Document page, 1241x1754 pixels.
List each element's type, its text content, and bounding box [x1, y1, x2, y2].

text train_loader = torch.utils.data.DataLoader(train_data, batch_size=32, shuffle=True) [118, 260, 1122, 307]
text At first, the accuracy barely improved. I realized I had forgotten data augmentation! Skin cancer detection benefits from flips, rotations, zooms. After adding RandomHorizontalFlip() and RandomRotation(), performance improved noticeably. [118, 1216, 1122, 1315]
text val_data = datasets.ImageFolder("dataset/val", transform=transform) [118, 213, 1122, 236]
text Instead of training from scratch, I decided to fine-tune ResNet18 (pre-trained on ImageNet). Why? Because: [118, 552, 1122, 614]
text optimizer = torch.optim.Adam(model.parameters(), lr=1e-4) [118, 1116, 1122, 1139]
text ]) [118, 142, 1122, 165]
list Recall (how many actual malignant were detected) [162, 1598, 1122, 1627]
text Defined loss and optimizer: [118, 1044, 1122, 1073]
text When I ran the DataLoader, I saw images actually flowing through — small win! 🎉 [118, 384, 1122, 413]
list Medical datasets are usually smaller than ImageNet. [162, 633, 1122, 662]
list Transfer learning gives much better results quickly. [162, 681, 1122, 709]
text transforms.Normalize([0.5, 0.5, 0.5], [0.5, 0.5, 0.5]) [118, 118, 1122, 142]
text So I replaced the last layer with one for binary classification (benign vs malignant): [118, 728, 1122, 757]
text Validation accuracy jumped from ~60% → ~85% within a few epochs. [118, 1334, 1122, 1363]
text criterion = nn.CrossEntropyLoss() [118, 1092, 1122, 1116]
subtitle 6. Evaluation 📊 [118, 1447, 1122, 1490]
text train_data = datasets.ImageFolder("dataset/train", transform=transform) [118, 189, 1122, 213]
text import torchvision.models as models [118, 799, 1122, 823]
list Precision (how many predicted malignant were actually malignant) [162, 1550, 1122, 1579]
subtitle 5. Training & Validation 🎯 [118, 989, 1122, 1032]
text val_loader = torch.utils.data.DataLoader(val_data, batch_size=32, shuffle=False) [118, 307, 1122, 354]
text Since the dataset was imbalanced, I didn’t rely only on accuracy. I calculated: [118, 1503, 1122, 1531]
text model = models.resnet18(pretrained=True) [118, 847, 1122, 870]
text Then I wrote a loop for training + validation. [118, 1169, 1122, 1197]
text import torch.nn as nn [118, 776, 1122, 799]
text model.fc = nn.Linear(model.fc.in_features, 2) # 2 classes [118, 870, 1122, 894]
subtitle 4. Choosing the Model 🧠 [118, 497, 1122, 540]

Tarea indicada
Presenta como tabla Markdown, con las columnas Índice y Línea, las líneas de las entradas que van desde el comienzo hasta la que contiene "List each element's", ambas incluidas. Omite las líneas en blanco.

Respuesta completa
| Índice | Línea |
|---|---|
| 1 | Document page, 1241x1754 pixels. |
| 2 | List each element's type, its text content, and bounding box [x1, y1, x2, y2]. |